The San Bernardino Mountains host about 1,600 species of flowering plants. That’s more than a quarter of the flora of California in just 0.7 percent of its area. We have 32 species that are strictly endemic—found nowhere else in the world except the San Bernardino Mountains—and another 88 with but one or two populations outside of the San Bernardino Mountains. About 15 are restricted only to Big Bear and the adjacent Holcomb Valleys. The San Bernardinos have the highest degree of floral endemism or uniqueness of any mountain range in the U.S. and one of the highest in the world. It’s truly remarkable.
Part of the biodiversity of the San Bernardino Mountains comes from the fact that it combines everything from desert floor to alpine summits in just the space of about 25 kilometers as the crow flies. Another unique factor is that the San Bernardino, San Gabriel and Santa Ynez mountains comprise the only transverse mountain range in the continental U.S., meaning they run east to west. All the others run north-south. That’s important because each ridge then has a north aspect and a south aspect slope.

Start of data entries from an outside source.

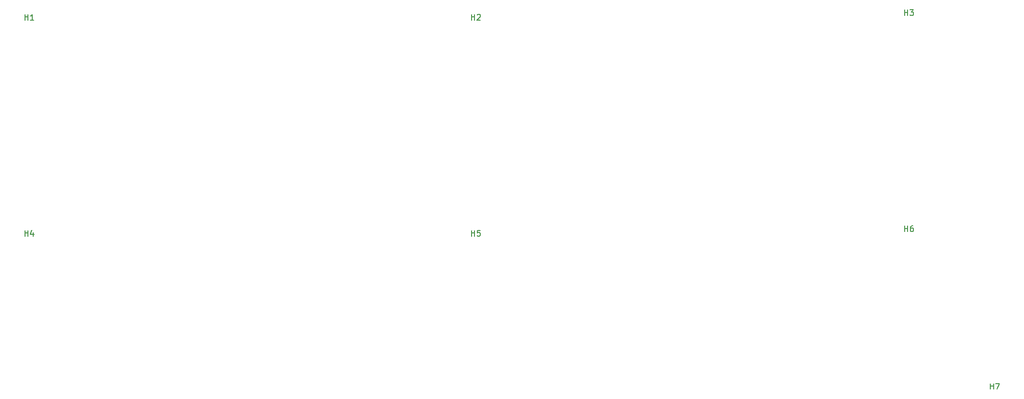
<source format=gbr>
%TF.GenerationSoftware,KiCad,Pcbnew,(5.1.9-0-10_14)*%
%TF.CreationDate,2021-04-19T01:20:52-05:00*%
%TF.ProjectId,wren-left-top,7772656e-2d6c-4656-9674-2d746f702e6b,rev?*%
%TF.SameCoordinates,Original*%
%TF.FileFunction,Legend,Top*%
%TF.FilePolarity,Positive*%
%FSLAX46Y46*%
G04 Gerber Fmt 4.6, Leading zero omitted, Abs format (unit mm)*
G04 Created by KiCad (PCBNEW (5.1.9-0-10_14)) date 2021-04-19 01:20:52*
%MOMM*%
%LPD*%
G01*
G04 APERTURE LIST*
%ADD10C,0.150000*%
G04 APERTURE END LIST*
%TO.C,H7*%
D10*
X225456845Y-108827380D02*
X225456845Y-107827380D01*
X225456845Y-108303571D02*
X226028273Y-108303571D01*
X226028273Y-108827380D02*
X226028273Y-107827380D01*
X226409226Y-107827380D02*
X227075892Y-107827380D01*
X226647321Y-108827380D01*
%TO.C,H6*%
X210375595Y-81046130D02*
X210375595Y-80046130D01*
X210375595Y-80522321D02*
X210947023Y-80522321D01*
X210947023Y-81046130D02*
X210947023Y-80046130D01*
X211851785Y-80046130D02*
X211661309Y-80046130D01*
X211566071Y-80093750D01*
X211518452Y-80141369D01*
X211423214Y-80284226D01*
X211375595Y-80474702D01*
X211375595Y-80855654D01*
X211423214Y-80950892D01*
X211470833Y-80998511D01*
X211566071Y-81046130D01*
X211756547Y-81046130D01*
X211851785Y-80998511D01*
X211899404Y-80950892D01*
X211947023Y-80855654D01*
X211947023Y-80617559D01*
X211899404Y-80522321D01*
X211851785Y-80474702D01*
X211756547Y-80427083D01*
X211566071Y-80427083D01*
X211470833Y-80474702D01*
X211423214Y-80522321D01*
X211375595Y-80617559D01*
%TO.C,H5*%
X134175595Y-81839880D02*
X134175595Y-80839880D01*
X134175595Y-81316071D02*
X134747023Y-81316071D01*
X134747023Y-81839880D02*
X134747023Y-80839880D01*
X135699404Y-80839880D02*
X135223214Y-80839880D01*
X135175595Y-81316071D01*
X135223214Y-81268452D01*
X135318452Y-81220833D01*
X135556547Y-81220833D01*
X135651785Y-81268452D01*
X135699404Y-81316071D01*
X135747023Y-81411309D01*
X135747023Y-81649404D01*
X135699404Y-81744642D01*
X135651785Y-81792261D01*
X135556547Y-81839880D01*
X135318452Y-81839880D01*
X135223214Y-81792261D01*
X135175595Y-81744642D01*
%TO.C,H4*%
X55594345Y-81839880D02*
X55594345Y-80839880D01*
X55594345Y-81316071D02*
X56165773Y-81316071D01*
X56165773Y-81839880D02*
X56165773Y-80839880D01*
X57070535Y-81173214D02*
X57070535Y-81839880D01*
X56832440Y-80792261D02*
X56594345Y-81506547D01*
X57213392Y-81506547D01*
%TO.C,H3*%
X210375595Y-42946130D02*
X210375595Y-41946130D01*
X210375595Y-42422321D02*
X210947023Y-42422321D01*
X210947023Y-42946130D02*
X210947023Y-41946130D01*
X211327976Y-41946130D02*
X211947023Y-41946130D01*
X211613690Y-42327083D01*
X211756547Y-42327083D01*
X211851785Y-42374702D01*
X211899404Y-42422321D01*
X211947023Y-42517559D01*
X211947023Y-42755654D01*
X211899404Y-42850892D01*
X211851785Y-42898511D01*
X211756547Y-42946130D01*
X211470833Y-42946130D01*
X211375595Y-42898511D01*
X211327976Y-42850892D01*
%TO.C,H2*%
X134175595Y-43739880D02*
X134175595Y-42739880D01*
X134175595Y-43216071D02*
X134747023Y-43216071D01*
X134747023Y-43739880D02*
X134747023Y-42739880D01*
X135175595Y-42835119D02*
X135223214Y-42787500D01*
X135318452Y-42739880D01*
X135556547Y-42739880D01*
X135651785Y-42787500D01*
X135699404Y-42835119D01*
X135747023Y-42930357D01*
X135747023Y-43025595D01*
X135699404Y-43168452D01*
X135127976Y-43739880D01*
X135747023Y-43739880D01*
%TO.C,H1*%
X55594345Y-43739880D02*
X55594345Y-42739880D01*
X55594345Y-43216071D02*
X56165773Y-43216071D01*
X56165773Y-43739880D02*
X56165773Y-42739880D01*
X57165773Y-43739880D02*
X56594345Y-43739880D01*
X56880059Y-43739880D02*
X56880059Y-42739880D01*
X56784821Y-42882738D01*
X56689583Y-42977976D01*
X56594345Y-43025595D01*
%TD*%
M02*

</source>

With each wave of ice ages you get cold-loving plants pushed southward, and if they established themselves here they could survive the intervening warm climate periods on the north aspect slope; whereas warm-loving species from Mexico, like the California fan palm, could survive the cold climate periods on the lower south-facing slopes. Each wave of the ice ages and warm inter-glacials added more species to the flora.
And are they endangered? If so, how?
Two million people visit these mountains every year, which is as many as visit the state of Hawaii. Before it was a lake, Big Bear Valley comprised several thousand acres of montane meadows with open clay soils called pebble plains. With the filling of the Big Bear reservoir, much of the meadow habitat was inundated. And then there was the development that occurred around the lake—a golf course, runways and ski areas—that further eliminated probably 50 percent of the total distribution of many of those plants.
Altogether there are 36 species that are considered rare, threatened or endangered under the federal and state Endangered Species Acts. These endemic species are like fingerprints, uniquely representing the natural history of the San Bernardino Mountains. By conserving them, we protect hundreds of other species of flora and fauna that comprise the amazing biodiversity of the San Bernardino Mountains.